Q1, what happens when a workflow is running while a node is failing:
If the Integration Service is set to run on a particular node, then the Integration Service will try to restart on any backup node (if any are defined for that Integration Service) and continue to work. If no backup node is defined, the workflow will fail and the Integration Service will remove it from any regular schedule.
If the Integration Service is set to run on a grid, then any process running on a failing node will - as far as technically feasible - be "moved" to another node in the same grid; as far as technically possible, sessions will continue to run on that other node, the workflow will continue on the other node.
For Q2 the answers are basically the same: if you have a backup node defined for an Integration Service runnong on a node, then the workflow will be moved to the backup node(s); if no backup node is defined, the workflow will not execute.
If the Integration Service is defined to run on a node, it doesn't matter which nodes are available; as long as at least one node is available, the workflow will execute on one available node.
May I ask why you don't want to share infrastructure? High Availability is highly dependent on shared infrastructure for many processes to run smoothly (or to continue as smoothly as possible in case of node failures).
Thanks for your answer.
A few months ago the platform was a little unstable having fails 2 - 3 times per week. Because of this, one of the two teams wants to have separate infraestructure to avoid failures provoqued by procceses or any reason related to the other team.
But, in case of failure, they are willing to collaborate with the available infraestructure assigned to each team.
So, we are considering this architecture:
We have to be sure, just in case one of nodes fails the other one will take control of all workflows (running, suspended or waiting for run).

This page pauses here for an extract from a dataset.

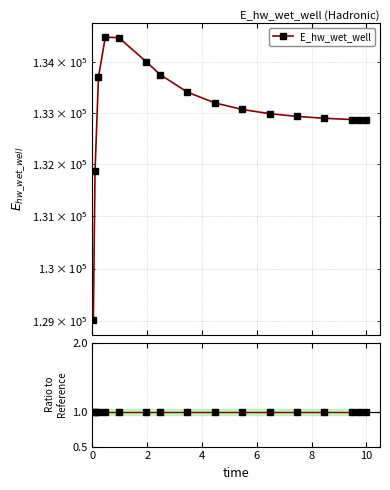

What is the ratio of the value at 8.46875 to the value at 6.46875?

1.0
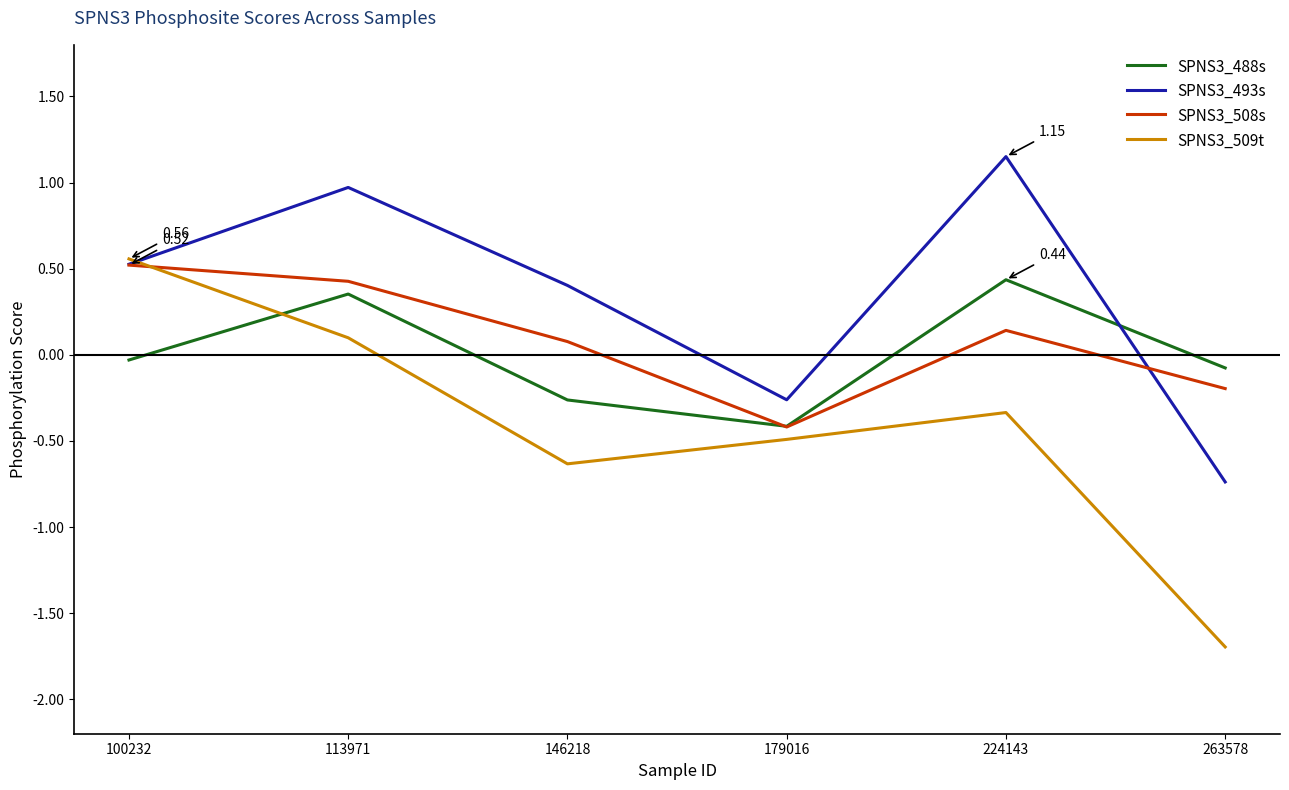

List the labels in order of SPNS3_509t value, smallest first.

263578, 146218, 179016, 224143, 113971, 100232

Our principal concern is about workflows that are waiting to run and are assigned to a node that is failed.
Not a good approach in my opinion. Here's how I see the situation.

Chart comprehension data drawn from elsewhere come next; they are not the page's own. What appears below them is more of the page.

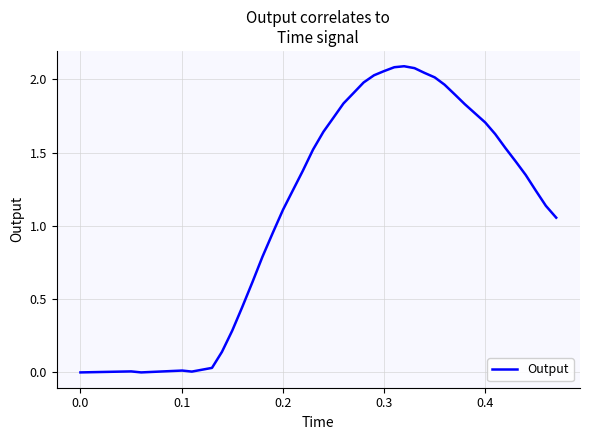

How many lines are shown in the chart?

1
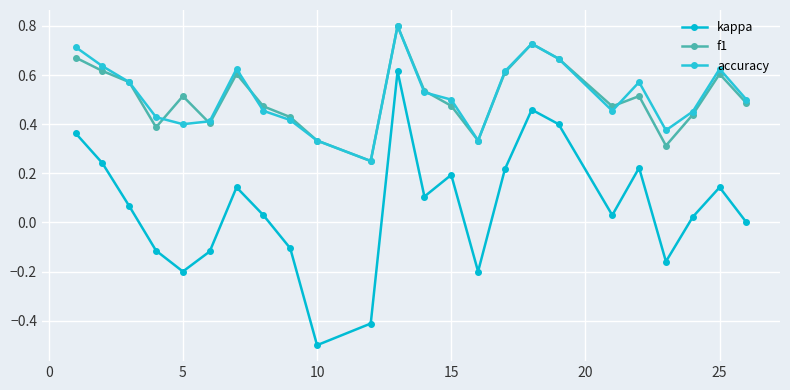

What is the difference between the second highest and minimum values in the accuracy series?

0.5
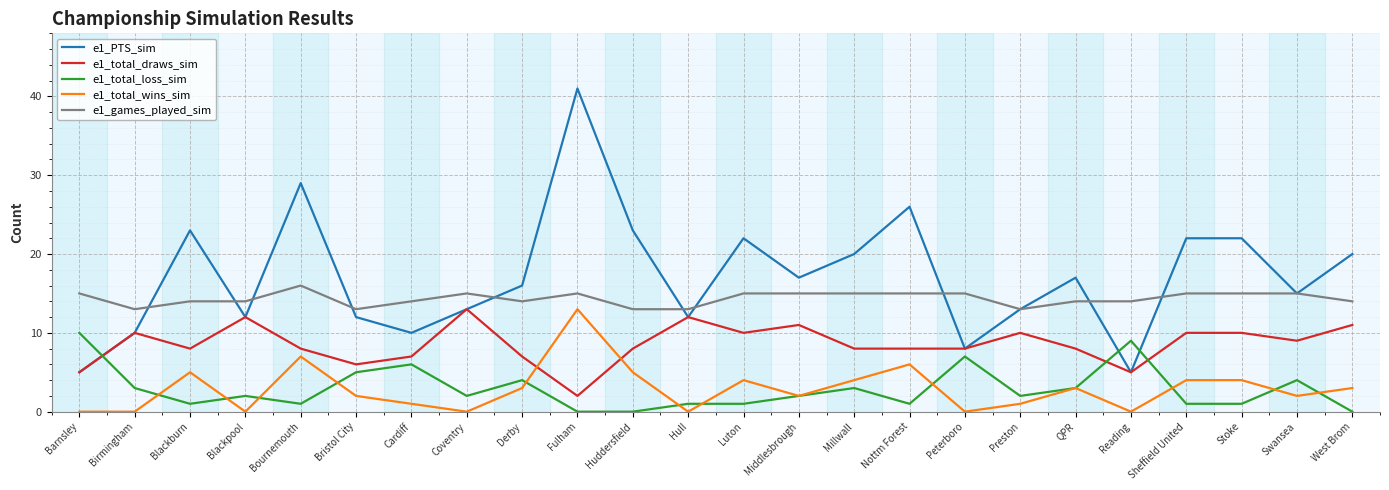

At how many categories does at least one series exceed 10?

24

First regarding the repository service(s):
You cannot have a PowerCenter repository service run in HA in the same way as an Integration Service. You can define a primary node for the repository service and additional backup nodes; as soon as the primary node goes down, the second node will take over the repository service in order to guarantee as smooth a processing as possible. So just set up a backup node for the existing repository service, that's the best you can do.
Next regarding the integration service(s):
It makes - as of my experience - most sense to define grid-wide integration services only. This way it simply doesn't matter which nodes are available, the domain will cater for restarts of the integration service(s) on its own completely transparently to you.
Now comes a very big BUT:
As soon as the current gateway node fails and another gateway node takes over, all client applications need to be reconfigured. Why? Because for each domain you define the IP host name and address in the local domains.infa file resp. in invocations of pmcmd and infacmd.sh / infacmd.bat . There's no way to circumvent this necessity.
The only thing you can do (and I cannot tell, to be honest, whether this caters for all possible troubles) is to define a virtual IP host name and address and assign this virtual IP in the DNS server to the current gateway node.
Moreover, whenever the current gateway node fails to work, this virtual IP address must be switched to the next master gateway node (in your case, the other node).
One more thing to keep in mind: you cannot guarantee that any kind of recovery (be it workflow recovery, session recovery, or whatever) will always be capable of keeping up with a node failure. There are circumstances where even the pretty stable HA fail-over of the Informatica platform and PowerCenter cannot save all records which were supposed to be processed: for example, if the caching hard disk fails (e.g. due to a controller break-down), then you're in trouble. It's as simple as that.
And don't ever think that won't happen to you due to the SAN setup: in 2006 I have witnessed a case where one of the hard disk controllers of a central SAP storage device broke down in the very same moment when the local hard disk controller of the AIX machine broke down. Meaning we did lose some data. Fortunately the PowerCenter infrastructure was set up so niftily that one thing only had to be done to remedy the situation: 13 SAP R/3 IDocs had to be re-sent, that was all. Everything else started right away when the AIX machine and the SAN device were online again, but again, this was a very intelligent setup regarding PowerCenter processes, not thanks to technical measures.
In short: you should never rely on technical measures to solve stability problems. You have to cater for them from a process-oriented point of view.